Energy Minister Angus Taylor has refused to detail the cost to taxpayers of the government’s 2050 climate plan.

World leaders are meeting in Glasgow for the COP26 climate summit, including Australian  Prime Minister Scott Morrison and his freshly-minted net zero target.

The plan is based almost entirely on existing Coalition policies, and emissions reductions from technology yet to be developed. 

The government has earmarked $20 billion in investment for new technology, but that funding will only stretch to 2030. 

Beyond that, Energy Minister Angus Taylor says future governments will have to find funding. 

“We've established a pipeline over the next 10 years of what we're spending and part of the reason for that is making sure the private sector investment is coming in, so they can see the pipeline of support we are providing over that 10-year period,” he said on Sunday.
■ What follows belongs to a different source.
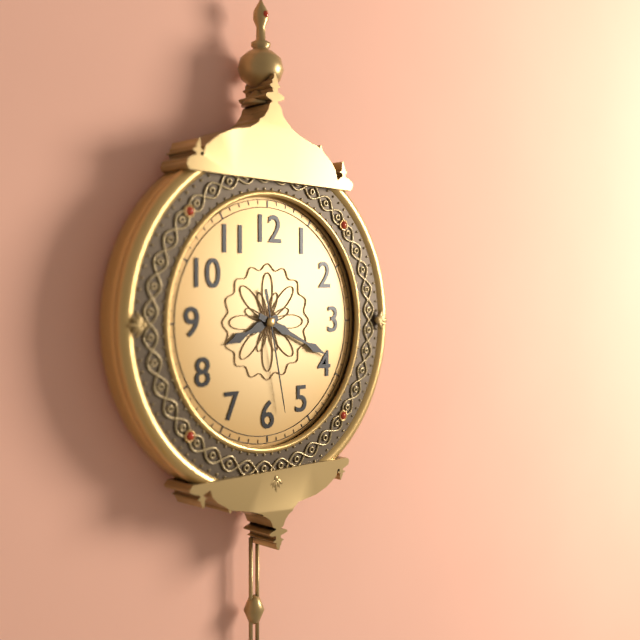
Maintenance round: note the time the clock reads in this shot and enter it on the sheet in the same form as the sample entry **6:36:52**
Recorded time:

“What a government does in the late 2040s is a matter for them.

“Over the next 10 years, we've allocated $20 billion of funding.

“Future governments will allocate as they see fit into the 2030s, and 2040s – I'm not going to commit for future governments in the 2030s and 2040s.”

Shadow Climate Change Minister Chris Bowen said Mr Taylor could not answer fundamental questions about the government's plan.

“He says governments in the future can worry about it, well only if you have a proper plan to get medium-term reductions can you leave the heavy lifting to future governments,” Mr Bowen said.

“Angus Taylor's plan is to do not very much by 2030 and leave it to future governments to do the rest.

“The government which engaged in all sorts of scare campaigns in the past about the costs of Labor's policy is not able to release the modelling of its own and is not able to answer basic questions about their own policy.”